DIAGNijmegen / rse-panimg

Conversion of medical images to MHA and TIFF.
Apache License 2.0
13 stars 5 forks source link

Option to disable header validation #70

Closed nlessmann closed 2 years ago

nlessmann commented 2 years ago

We sometimes get data with invalid headers, often caused by anonymization software - for example, in DICOM files fields like PatientBirthDate might are often replaced by a string like "ANONYMIZED". That is invalid DICOM in principle, but we still need to be able to read those files (mainly outside of grand challenge).

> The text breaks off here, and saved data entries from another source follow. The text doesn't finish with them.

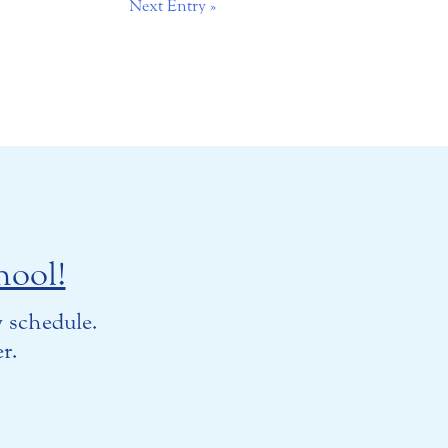
Next Entry »
hool!
 schedule.
r.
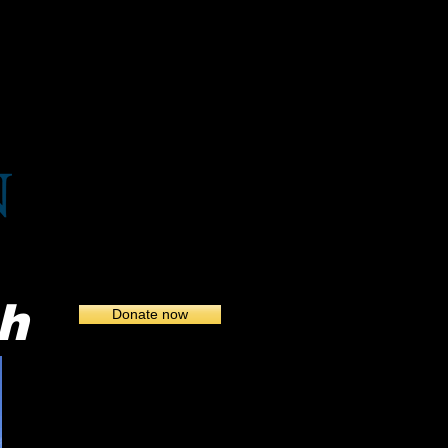
Birds of Grand Harbor
h
Donate now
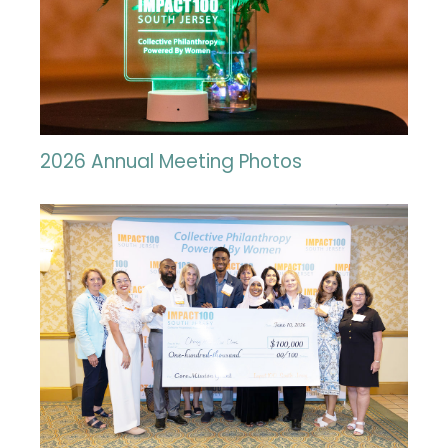
2026 Annual Meeting Photos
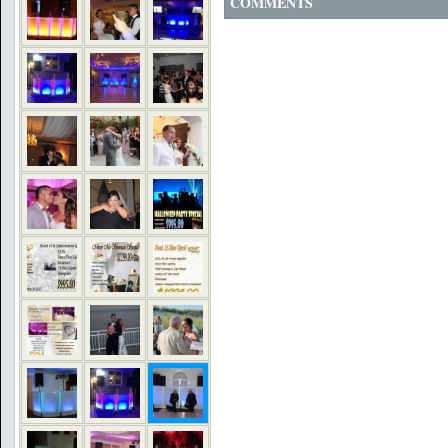
COMMENTS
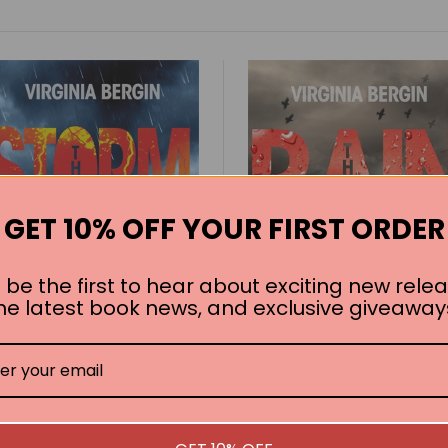
GET 10% OFF YOUR FIRST ORDER
 be the first to hear about exciting new relea
he latest book news, and exclusive giveaway
The Storm: The Rain
The Rain: The Rain Bo
Book 2
1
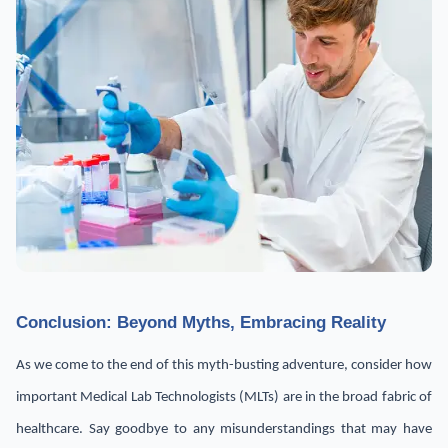
Conclusion: Beyond Myths, Embracing Reality
As we come to the end of this myth-busting adventure, consider how
important Medical Lab Technologists (MLTs) are in the broad fabric of
healthcare. Say goodbye to any misunderstandings that may have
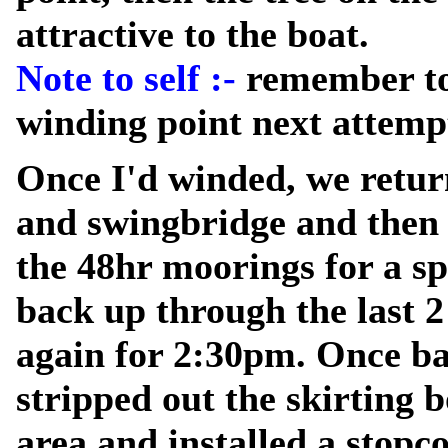
attractive to the boat.
Note to self :-
remember to
winding point next attemp
Once I'd winded, we retur
and swingbridge and then 
the 48hr moorings for a sp
back up through the last 
again for 2:30pm. Once ba
stripped out the skirting 
area and installed a stopc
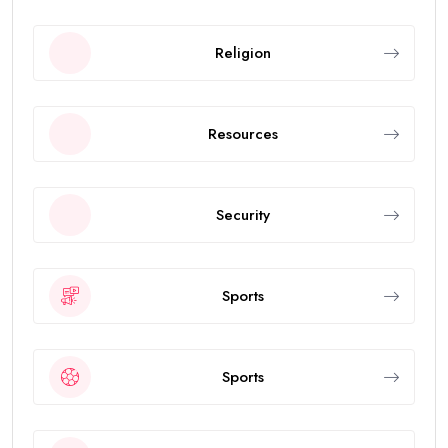
Religion
Resources
Security
Sports
Sports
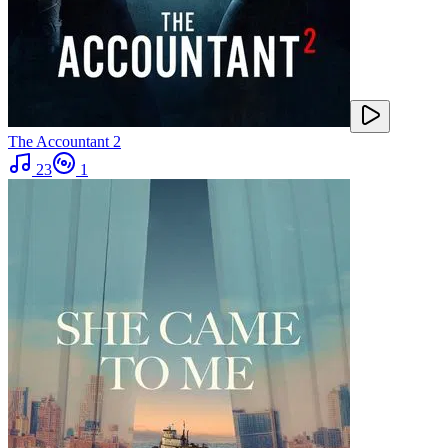
The Accountant 2
23
1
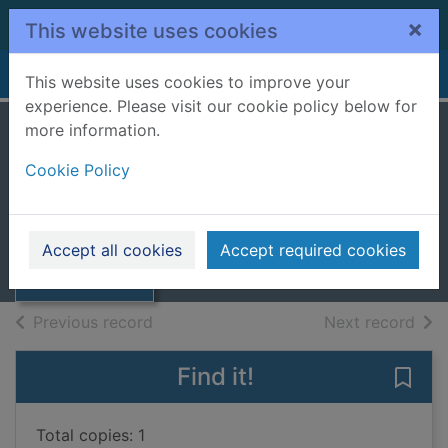
Skip to main content
×
This website uses cookies
Home
Full display
This website uses cookies to improve your
experience. Please visit our cookie policy below for
more information.
Moods [sound
Cookie Policy
recording]
Thumbnail for
2014
Moods [sound
Accept all cookies
Accept required cookies
recording]
Music CDs
of search results
of s
Previous record
Next record
Find it!
Save
Total copies: 1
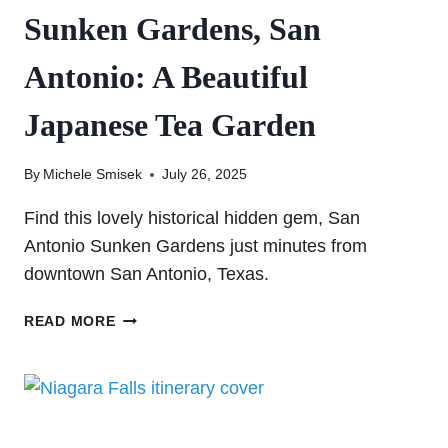
Sunken Gardens, San
Antonio: A Beautiful
Japanese Tea Garden
By
Michele Smisek
July 26, 2025
Find this lovely historical hidden gem, San
Antonio Sunken Gardens just minutes from
downtown San Antonio, Texas.
SUNKEN
READ MORE
GARDENS,
SAN
ANTONIO:
A
BEAUTIFUL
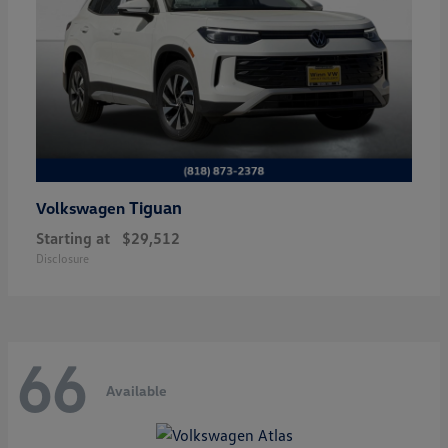
Tiguan
Volkswagen
Starting at
$29,512
Disclosure
66
Available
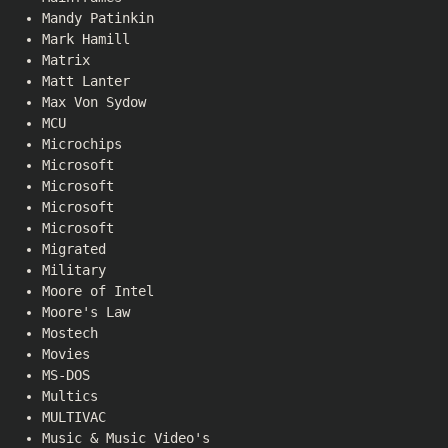
Mandy Patinkin
Mark Hamill
Matrix
Matt Lanter
Max Von Sydow
MCU
Microchips
Microsoft
Microsoft
Microsoft
Microsoft
Migrated
Military
Moore of Intel
Moore's Law
Mostech
Movies
MS-DOS
Multics
MULTIVAC
Music & Music Video's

It would be useful to be able to turn off header validation, or to have panimg ignore (=remove) invalid headers instead of rejecting the image.

jmsmkn commented 2 years ago

I recognize the issue but honestly, I don't want to add this option. Validation and standardization is the key aim of this library, this is why we use pydantic under the hood. I would rather people fix their deidentification scripts to produce valid DICOM. I wonder if this should be solved elsewhere and you can provide a method to re-write the headers to valid DICOM before passing it to panimg?

I would much prefer an alternative, but if we did this option on grand challenge we would always want to validate the headers. Responsibility for header validation lies in the individual image builders but we do not currently have a way of passing settings down to them. In designing that, we would need to think if a header (or metadata) validation option is something that we want all image builders to support, or if we want to have the setting to turn off validation for individual headers.

nlessmann commented 2 years ago

Makes sense - what do think about just not passing on invalid headers instead of rejecting the image entirely?

jmsmkn commented 2 years ago

I still think that the library should reject it and leave it for the user to decide what to do. panimg is validating the image and the metadata and I think users would be surprised if metadata went missing because we filled it out with some other value or dropped it entirely.